Pietro e Paolo
la Chiesa plurale
[At.12,1-11; 2Tim 4,6-8.17-18; Mt 16,13-19]
La memoria congiunta dei Santi Pietro e Paolo ci impone una riflessione sulle caratteristiche di una chiesa, dall’apparenza compatta e granitica, ma che, in realtà, è matrice di sfaccettature e sfumature non secondarie che costituiscono il vero volto della comunità cristiana.
Pietro e Paolo non solo non sono simili, ma costituiscono modi assai differenti di significare il loro incontro con Gesù Cristo. E non solo per le modalità iniziali, di questo incontro.
Si tratta di letture intersecanti traiettorie molto significative della prima comunità cristiana. Soprattutto, l’area di investimento era rappresentata dal rapporto con la tradizione ebraica.
L’apertura verso altre tradizioni o addirittura verso tradizioni fuori dell’ebraismo da parte di Paolo non sempre si accordava con l’atteggiamento di chi avrebbe desiderato una maggiore e più precisa fedeltà ai dettami della tradizione. La prudenza di Pietro ha evitato scontri più violenti e ha ricondotto in unità scegliendo la via che sembrava più aderente alla nuova lettura della Tradizione ebraica.
Scontri, verbali e non solo, sospetti e timori, accuse reciproche non sono stati rari in quei primi anni di una comunità che stava cercando la sua via nella fedeltà al maestro.
Ha sempre parlato con una voce sola, la comunità, quella di Pietro. In quella voce, però, erano comprese tutte le sfumature, còlte, elaborate e restituite, per la crescita comune.

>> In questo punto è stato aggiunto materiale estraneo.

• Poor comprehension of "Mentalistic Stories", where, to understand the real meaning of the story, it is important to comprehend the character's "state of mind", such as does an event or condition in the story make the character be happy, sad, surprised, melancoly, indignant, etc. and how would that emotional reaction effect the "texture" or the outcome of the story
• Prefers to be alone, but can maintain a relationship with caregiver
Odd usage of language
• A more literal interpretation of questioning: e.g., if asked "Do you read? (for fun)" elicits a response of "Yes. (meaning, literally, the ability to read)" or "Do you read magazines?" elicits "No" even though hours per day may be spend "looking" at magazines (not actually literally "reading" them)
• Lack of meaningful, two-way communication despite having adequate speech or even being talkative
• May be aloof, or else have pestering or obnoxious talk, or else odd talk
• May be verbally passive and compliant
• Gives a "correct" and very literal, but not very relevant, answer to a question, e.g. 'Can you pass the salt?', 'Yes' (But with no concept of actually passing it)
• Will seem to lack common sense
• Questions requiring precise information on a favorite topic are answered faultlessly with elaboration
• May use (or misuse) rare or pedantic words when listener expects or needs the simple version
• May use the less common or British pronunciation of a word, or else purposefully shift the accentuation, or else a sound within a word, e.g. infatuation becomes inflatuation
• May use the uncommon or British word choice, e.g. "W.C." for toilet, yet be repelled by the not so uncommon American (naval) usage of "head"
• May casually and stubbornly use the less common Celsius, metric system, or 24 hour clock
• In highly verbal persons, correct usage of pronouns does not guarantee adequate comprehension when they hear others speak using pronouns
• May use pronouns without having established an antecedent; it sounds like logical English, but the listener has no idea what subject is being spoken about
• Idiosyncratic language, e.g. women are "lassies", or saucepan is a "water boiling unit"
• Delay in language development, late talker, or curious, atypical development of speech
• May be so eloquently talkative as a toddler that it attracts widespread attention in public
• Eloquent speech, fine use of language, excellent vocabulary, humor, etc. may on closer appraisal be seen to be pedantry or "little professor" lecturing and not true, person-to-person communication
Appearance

Non sono state eliminate le sfumature, sono state composte in unità, cogliendo in ognuna il diritto di affermare il volto di Cristo nella storia. Mai nessuna sfumatura avrà l’arrogante pretesa di essere l’unica vera lettura del Vangelo. La accogliente e ferma posizione di Pietro saprà ricomporre in unità, dando ad ognuno la propria possibilità di espressione, restituendo ad ognuno il diritto di dirsi chiesa.

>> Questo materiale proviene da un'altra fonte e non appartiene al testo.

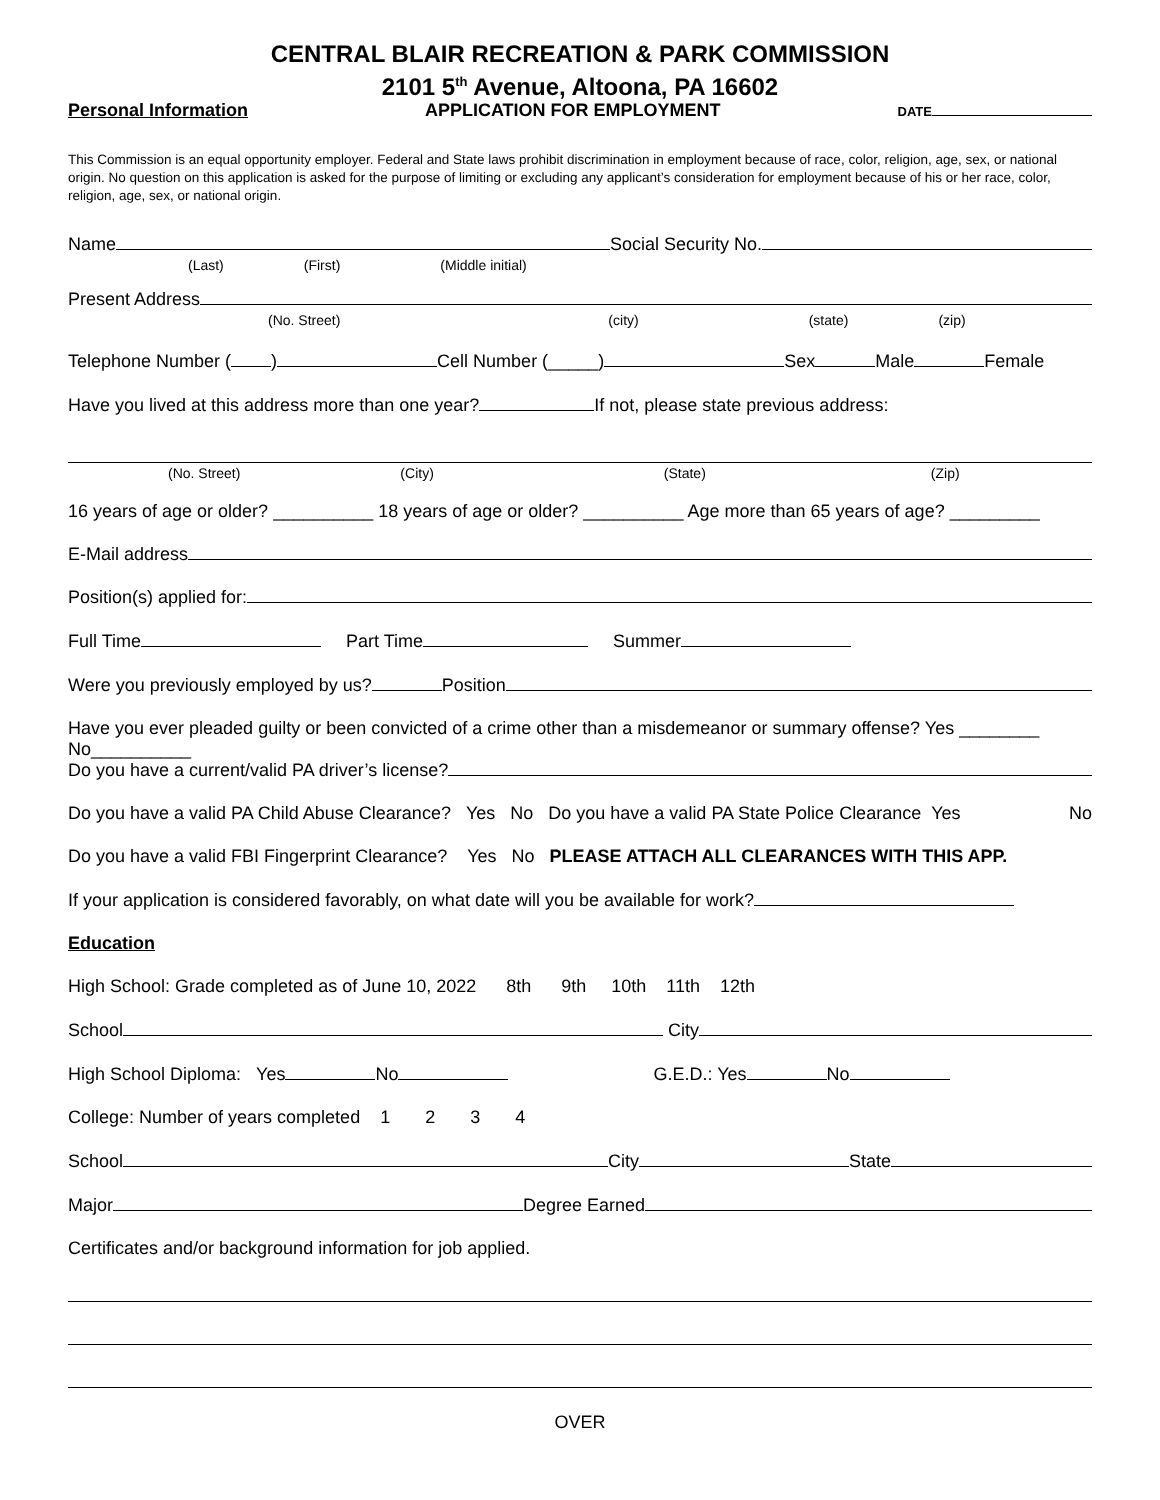CENTRAL BLAIR RECREATION & PARK COMMISSION
2101 5<sup>th</sup> Avenue, Altoona, PA 16602
Personal Information APPLICATION FOR EMPLOYMENT DATE
This Commission is an equal opportunity employer. Federal and State laws prohibit discrimination in employment because of race, color, religion, age, sex, or national origin. No question on this application is asked for the purpose of limiting or excluding any applicant’s consideration for employment because of his or her race, color, religion, age, sex, or national origin.
Name Social Security No.
(Last) (First) (Middle initial)
Present Address
(No. Street) (city) (state) (zip)
Telephone Number ( ) Cell Number (_____) Sex Male Female
Have you lived at this address more than one year? If not, please state previous address:
(No. Street) (City) (State) (Zip)
16 years of age or older? __________ 18 years of age or older? __________ Age more than 65 years of age? _________
E-Mail address
Position(s) applied for:
Full Time Part Time Summer
Were you previously employed by us? Position
Have you ever pleaded guilty or been convicted of a crime other than a misdemeanor or summary offense? Yes ________ No__________
Do you have a current/valid PA driver’s license?
Do you have a valid PA Child Abuse Clearance? Yes No Do you have a valid PA State Police Clearance Yes No
Do you have a valid FBI Fingerprint Clearance? Yes No PLEASE ATTACH ALL CLEARANCES WITH THIS APP.
If your application is considered favorably, on what date will you be available for work?
Education
High School: Grade completed as of June 10, 2022 8th 9th 10th 11th 12th
School City
High School Diploma: Yes No G.E.D.: Yes No
College: Number of years completed 1 2 3 4
School City State
Major Degree Earned
Certificates and/or background information for job applied.
OVER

Così, la chiesa di Cristo, sarà in grado di essere luogo di crescita per una umanità sempre meno uniforme e con voci multiple. “Una parola ha detto Dio: due ne ho udite” (salmo 62). Pietro e Paolo sono le “voci” con cui Dio ha parlato, insieme a tante altre che sono la voce della chiesa. Le loro restano fondanti. Restano il diapason su cui si accordano tutte le altre.
Nella seconda lettera a Timoteo, Paolo afferma di stare per “essere versato in offerta”. Il verbo usato è “spèndomai”, “traducibile con “spendo”. Paolo, dunque, afferma che sta per essere “speso”.

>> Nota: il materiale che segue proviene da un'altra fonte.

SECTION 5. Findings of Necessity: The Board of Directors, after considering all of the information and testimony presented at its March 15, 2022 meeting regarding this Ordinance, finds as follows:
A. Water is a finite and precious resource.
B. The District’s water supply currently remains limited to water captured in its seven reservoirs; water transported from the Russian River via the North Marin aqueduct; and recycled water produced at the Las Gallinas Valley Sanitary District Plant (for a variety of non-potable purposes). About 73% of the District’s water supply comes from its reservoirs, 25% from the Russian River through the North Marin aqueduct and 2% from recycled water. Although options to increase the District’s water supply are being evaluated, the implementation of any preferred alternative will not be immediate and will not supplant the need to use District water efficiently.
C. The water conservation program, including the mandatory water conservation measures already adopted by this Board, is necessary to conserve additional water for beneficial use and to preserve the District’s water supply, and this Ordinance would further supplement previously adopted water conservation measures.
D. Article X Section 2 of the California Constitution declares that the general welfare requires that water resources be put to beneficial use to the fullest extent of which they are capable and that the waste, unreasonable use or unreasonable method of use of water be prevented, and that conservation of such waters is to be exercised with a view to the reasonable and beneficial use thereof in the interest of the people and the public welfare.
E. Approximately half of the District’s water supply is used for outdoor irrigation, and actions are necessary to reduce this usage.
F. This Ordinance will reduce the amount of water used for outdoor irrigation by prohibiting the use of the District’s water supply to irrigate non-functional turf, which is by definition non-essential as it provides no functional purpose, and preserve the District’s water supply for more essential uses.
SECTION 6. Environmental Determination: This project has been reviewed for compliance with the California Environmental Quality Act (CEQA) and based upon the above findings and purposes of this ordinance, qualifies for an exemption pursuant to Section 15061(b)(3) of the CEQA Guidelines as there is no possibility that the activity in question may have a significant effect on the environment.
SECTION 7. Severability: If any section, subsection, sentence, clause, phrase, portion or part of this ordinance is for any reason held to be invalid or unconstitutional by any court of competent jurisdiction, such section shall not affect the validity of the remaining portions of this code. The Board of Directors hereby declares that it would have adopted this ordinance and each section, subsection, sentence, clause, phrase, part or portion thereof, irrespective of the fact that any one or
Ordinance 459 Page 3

Qui è l’autorità di Paolo e di Pietro. Essere “spesi”, “sprecati” per coloro che erano stati loro affidati.
Ad ognuno è affidata la stessa missione: essere spesi. Senza ritorno, senza contraccambio. È una spesa che non compra, se non l’autenticità stessa della vita.
Le mani che El Greco ha impresso sulla tela sono segno e concretezza di questo atteggiamento: Pietro, l’autorità che avrebbe potuto fare a meno della riflessione di Paolo, indica Paolo rimandando ad esso l’attenzione. Paolo, colto e addottorato, che avrebbe potuto fare a meno di Pietro, appoggia la sua mano destra su quella di Pietro. È il segno della fedeltà reciproca e dell’appoggio che l’uno chiede all’altro.
Nessuno è autosufficiente, nel suo essere cristiano. La verità risiede fra i due e va sempre cercata. Non nell’uno o nell’altro; non in entrambi contemporaneamente, ma fra i due. In quello spazio che si costituisce nell’umiltà e nell’ascolto, dove si muore e si risorge, dove l’Io di ciascuno si confronta con il Tu. In quello spazio in cui tutti sono precari; l’autorità e la ricerca; l’affermazione e la domanda.
Far riposare la propria destra sulla destra dell’altro è rinuncia di potere, è apertura all’altro, è riconoscersi compagni di strada.
Una chiesa arroccata a difesa è chiesa morta. Una chiesa che non sa aspettare chi cammina più lentamente è una chiesa zoppa.
Pietro e Paolo si sono aspettati a vicenda. La sferza dell’uno e la prudenza dell’altro sono ancora il segno di una comunità che, nella storia, cerca il volto e, a fatica e in speranza, cerca di rispondere alla domanda che ancora inquieta: “Ma voi, chi dite che io sia?”.